• [YOUR TASK]:
Return, word for word, the part of the network virtualization text from "In summary, there" up to and including "scalable, interoperable solutions.".

• [PAGE]:
A third work area considers the attachment and detachment of
VMs (or Tenant
Systems ,
more generally) from a specific virtual network
instance. When a VM attaches, the NVE associates the VM with
a specific overlay for the purposes of tunneling traffic
sourced from or destined to the VM. When a VM disconnects,
the NVE should notify the NVA that the Tenant System to
NVE address mapping is no longer valid. In addition, if
this VM was the last remaining member of the virtual
network, then the NVE can also terminate any tunnels used to
deliver tenant multi-destination packets within the VN to
the NVE. In the case where an NVE and hypervisor are on
separate physical devices separated by an access network, a
standardized protocol may be needed.
In summary, there are three areas of potential work. The
first area concerns the implementation of the NVA
function itself and any protocols it needs (e.g., if
implemented in a distributed fashion). A second area
concerns the interaction between the NVA and NVEs. The
third work area concerns protocols associated with attaching
and detaching a VM from a particular virtual network
instance. All three work areas are important to the
development of scalable, interoperable solutions.
The data plane carries encapsulated packets for Tenant
Systems. The data-plane encapsulation header carries a VN
Context
identifier
for the virtual network to which the data packet
belongs. Numerous encapsulation or tunneling protocols
already exist that can be leveraged. In the absence of
strong and compelling justification, it would not seem
necessary or helpful to develop yet another encapsulation
format just for NVO3.
The following subsections discuss related IETF and IEEE
work. These subsections are not meant to provide complete coverage of
all IETF and IEEE work related to data centers, and the
descriptions should not be considered comprehensive. Each area aims to
address particular limitations of today's data center
networks. In all areas, scaling is a common theme as are
multi-tenancy and VM mobility. Comparing and evaluating the
work result and progress of each work area listed is out of the
scope of this document. The intent of this section is to
provide a reference to the interested readers. Note that NVO3
is scoped to running over an IP/L3 underlay network.

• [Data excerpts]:
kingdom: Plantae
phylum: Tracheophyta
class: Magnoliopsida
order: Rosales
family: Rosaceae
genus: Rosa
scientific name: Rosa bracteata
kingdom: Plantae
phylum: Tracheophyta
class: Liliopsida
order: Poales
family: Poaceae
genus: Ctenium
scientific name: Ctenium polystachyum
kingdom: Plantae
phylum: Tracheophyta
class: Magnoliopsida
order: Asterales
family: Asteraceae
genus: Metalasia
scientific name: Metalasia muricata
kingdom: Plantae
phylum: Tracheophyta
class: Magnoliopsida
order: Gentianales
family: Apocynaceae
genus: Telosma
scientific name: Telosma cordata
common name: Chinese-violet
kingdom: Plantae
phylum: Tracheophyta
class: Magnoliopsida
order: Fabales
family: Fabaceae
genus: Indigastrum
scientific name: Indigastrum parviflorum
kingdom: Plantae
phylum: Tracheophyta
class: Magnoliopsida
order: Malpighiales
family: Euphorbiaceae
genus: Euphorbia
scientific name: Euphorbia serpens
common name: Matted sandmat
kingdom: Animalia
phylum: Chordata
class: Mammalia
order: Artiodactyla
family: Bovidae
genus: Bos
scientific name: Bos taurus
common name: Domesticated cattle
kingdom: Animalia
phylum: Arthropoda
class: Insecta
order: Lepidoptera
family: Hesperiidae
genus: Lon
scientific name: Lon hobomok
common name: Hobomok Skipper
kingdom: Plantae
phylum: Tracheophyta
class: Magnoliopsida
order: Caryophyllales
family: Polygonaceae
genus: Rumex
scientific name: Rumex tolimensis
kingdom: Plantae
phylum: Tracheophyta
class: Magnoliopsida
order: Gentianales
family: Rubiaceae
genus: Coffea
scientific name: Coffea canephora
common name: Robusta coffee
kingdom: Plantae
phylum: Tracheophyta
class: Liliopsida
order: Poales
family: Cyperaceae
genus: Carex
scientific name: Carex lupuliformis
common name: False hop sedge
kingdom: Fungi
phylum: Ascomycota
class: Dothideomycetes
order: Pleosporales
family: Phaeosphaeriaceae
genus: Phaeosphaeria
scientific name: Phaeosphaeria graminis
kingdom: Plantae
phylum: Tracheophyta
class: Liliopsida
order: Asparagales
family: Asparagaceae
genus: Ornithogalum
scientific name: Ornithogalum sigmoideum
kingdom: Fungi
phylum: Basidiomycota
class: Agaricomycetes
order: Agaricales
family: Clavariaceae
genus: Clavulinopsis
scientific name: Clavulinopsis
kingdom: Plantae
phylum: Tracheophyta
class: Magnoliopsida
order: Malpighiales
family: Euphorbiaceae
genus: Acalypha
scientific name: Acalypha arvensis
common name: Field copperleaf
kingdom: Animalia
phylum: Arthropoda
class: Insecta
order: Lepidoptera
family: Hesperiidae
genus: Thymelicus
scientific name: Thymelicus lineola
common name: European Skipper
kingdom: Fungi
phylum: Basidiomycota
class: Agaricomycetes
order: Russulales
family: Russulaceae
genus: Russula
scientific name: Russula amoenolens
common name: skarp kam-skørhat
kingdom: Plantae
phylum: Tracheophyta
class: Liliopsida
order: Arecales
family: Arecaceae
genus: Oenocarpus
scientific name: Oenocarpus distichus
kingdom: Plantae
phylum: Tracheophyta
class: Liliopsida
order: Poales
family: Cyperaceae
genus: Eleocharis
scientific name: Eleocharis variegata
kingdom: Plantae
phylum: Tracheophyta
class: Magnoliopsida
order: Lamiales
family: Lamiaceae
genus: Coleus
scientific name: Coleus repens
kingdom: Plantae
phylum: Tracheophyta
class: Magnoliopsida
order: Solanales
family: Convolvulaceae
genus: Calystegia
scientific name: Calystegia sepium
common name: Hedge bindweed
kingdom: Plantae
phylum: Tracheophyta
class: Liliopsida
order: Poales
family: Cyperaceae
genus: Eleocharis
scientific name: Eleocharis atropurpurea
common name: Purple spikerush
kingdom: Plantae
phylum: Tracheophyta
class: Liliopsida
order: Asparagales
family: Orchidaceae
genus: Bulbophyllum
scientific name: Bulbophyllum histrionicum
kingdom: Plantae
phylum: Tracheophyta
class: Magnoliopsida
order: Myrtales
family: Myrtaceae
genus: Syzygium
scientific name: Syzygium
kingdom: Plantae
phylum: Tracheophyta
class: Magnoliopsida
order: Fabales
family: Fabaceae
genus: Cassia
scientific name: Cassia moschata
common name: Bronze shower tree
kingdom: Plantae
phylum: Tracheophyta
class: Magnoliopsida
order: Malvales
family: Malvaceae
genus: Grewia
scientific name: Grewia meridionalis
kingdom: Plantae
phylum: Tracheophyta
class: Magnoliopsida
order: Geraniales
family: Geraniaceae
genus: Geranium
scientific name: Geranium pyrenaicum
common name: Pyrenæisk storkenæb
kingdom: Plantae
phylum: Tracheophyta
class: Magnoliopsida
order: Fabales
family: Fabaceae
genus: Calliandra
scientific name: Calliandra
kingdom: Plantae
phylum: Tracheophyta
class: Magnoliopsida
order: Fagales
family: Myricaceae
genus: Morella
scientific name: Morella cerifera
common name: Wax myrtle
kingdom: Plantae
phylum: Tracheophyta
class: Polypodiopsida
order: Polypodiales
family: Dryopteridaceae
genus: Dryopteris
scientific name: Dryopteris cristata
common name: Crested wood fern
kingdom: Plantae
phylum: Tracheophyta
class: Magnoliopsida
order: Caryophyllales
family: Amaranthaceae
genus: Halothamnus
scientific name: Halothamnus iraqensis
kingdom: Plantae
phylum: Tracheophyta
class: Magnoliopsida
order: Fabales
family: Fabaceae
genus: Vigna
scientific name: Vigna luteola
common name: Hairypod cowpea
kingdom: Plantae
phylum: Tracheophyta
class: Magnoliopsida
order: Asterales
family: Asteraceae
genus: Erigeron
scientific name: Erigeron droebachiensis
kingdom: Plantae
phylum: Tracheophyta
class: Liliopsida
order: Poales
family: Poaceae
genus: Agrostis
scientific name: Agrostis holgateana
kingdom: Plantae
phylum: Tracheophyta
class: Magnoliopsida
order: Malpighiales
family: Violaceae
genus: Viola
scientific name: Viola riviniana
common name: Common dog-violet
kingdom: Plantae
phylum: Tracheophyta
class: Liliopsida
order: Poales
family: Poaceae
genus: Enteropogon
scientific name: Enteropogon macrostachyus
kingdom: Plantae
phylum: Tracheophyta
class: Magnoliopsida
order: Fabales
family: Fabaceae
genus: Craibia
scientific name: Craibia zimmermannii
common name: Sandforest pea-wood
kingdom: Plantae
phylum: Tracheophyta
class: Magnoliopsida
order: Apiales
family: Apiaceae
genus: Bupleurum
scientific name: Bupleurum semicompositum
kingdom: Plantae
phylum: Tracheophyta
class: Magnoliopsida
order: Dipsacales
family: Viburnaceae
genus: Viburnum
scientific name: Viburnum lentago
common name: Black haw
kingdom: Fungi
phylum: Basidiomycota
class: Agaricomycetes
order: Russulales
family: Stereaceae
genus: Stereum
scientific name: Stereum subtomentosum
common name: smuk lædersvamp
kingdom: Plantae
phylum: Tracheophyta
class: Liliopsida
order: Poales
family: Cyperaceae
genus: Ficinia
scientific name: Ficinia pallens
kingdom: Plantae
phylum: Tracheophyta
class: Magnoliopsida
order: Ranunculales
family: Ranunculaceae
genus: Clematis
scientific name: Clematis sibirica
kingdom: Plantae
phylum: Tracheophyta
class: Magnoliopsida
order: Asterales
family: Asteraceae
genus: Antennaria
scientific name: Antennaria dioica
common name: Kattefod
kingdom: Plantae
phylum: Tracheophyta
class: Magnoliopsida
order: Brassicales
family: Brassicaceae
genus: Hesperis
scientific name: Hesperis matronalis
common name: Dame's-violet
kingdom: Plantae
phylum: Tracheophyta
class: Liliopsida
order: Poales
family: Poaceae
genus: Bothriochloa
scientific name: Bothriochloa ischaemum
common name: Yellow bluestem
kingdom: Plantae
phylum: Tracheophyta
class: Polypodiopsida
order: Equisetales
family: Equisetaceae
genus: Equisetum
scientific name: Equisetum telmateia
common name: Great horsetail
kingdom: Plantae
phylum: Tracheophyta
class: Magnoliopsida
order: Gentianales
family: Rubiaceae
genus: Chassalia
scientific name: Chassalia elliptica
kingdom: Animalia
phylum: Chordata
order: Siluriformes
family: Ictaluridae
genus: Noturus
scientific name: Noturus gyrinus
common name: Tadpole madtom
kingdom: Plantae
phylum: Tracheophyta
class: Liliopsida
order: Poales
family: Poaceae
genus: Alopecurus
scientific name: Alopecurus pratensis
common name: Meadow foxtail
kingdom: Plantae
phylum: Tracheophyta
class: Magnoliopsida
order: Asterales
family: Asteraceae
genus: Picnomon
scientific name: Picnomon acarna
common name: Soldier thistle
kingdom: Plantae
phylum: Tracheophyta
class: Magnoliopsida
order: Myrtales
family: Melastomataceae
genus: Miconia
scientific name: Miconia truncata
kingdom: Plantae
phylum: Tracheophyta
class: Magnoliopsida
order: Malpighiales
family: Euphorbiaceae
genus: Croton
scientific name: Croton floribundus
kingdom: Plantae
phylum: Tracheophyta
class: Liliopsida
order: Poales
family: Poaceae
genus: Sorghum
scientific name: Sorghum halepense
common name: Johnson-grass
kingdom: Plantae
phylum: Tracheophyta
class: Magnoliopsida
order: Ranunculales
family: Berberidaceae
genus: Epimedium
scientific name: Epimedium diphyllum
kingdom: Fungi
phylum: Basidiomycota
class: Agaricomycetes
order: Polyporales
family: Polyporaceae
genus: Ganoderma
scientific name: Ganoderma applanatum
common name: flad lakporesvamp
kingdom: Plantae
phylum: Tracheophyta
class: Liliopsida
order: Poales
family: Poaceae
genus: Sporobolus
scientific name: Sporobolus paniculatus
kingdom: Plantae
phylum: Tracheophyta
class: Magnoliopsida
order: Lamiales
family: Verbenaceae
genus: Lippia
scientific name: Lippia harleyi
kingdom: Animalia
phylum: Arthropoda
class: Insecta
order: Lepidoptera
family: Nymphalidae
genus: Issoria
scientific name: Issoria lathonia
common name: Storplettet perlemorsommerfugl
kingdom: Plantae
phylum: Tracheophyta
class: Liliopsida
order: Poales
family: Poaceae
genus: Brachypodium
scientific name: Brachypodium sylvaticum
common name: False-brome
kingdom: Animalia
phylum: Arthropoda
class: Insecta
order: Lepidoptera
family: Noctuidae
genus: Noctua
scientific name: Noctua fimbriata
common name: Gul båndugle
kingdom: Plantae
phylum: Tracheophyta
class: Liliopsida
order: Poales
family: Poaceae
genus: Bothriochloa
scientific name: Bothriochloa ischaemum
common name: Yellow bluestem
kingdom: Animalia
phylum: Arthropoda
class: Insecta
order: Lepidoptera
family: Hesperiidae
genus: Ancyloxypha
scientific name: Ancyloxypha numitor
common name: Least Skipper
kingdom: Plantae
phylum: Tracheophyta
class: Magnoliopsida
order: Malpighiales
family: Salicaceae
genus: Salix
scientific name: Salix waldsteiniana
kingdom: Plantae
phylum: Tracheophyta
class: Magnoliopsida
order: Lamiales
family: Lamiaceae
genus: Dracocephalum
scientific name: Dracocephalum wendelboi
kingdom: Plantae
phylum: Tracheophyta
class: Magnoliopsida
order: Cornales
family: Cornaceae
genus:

• [EXERCISE RESULT]:
In summary, there are three areas of potential work. The
first area concerns the implementation of the NVA
function itself and any protocols it needs (e.g., if
implemented in a distributed fashion). A second area
concerns the interaction between the NVA and NVEs. The
third work area concerns protocols associated with attaching
and detaching a VM from a particular virtual network
instance. All three work areas are important to the
development of scalable, interoperable solutions.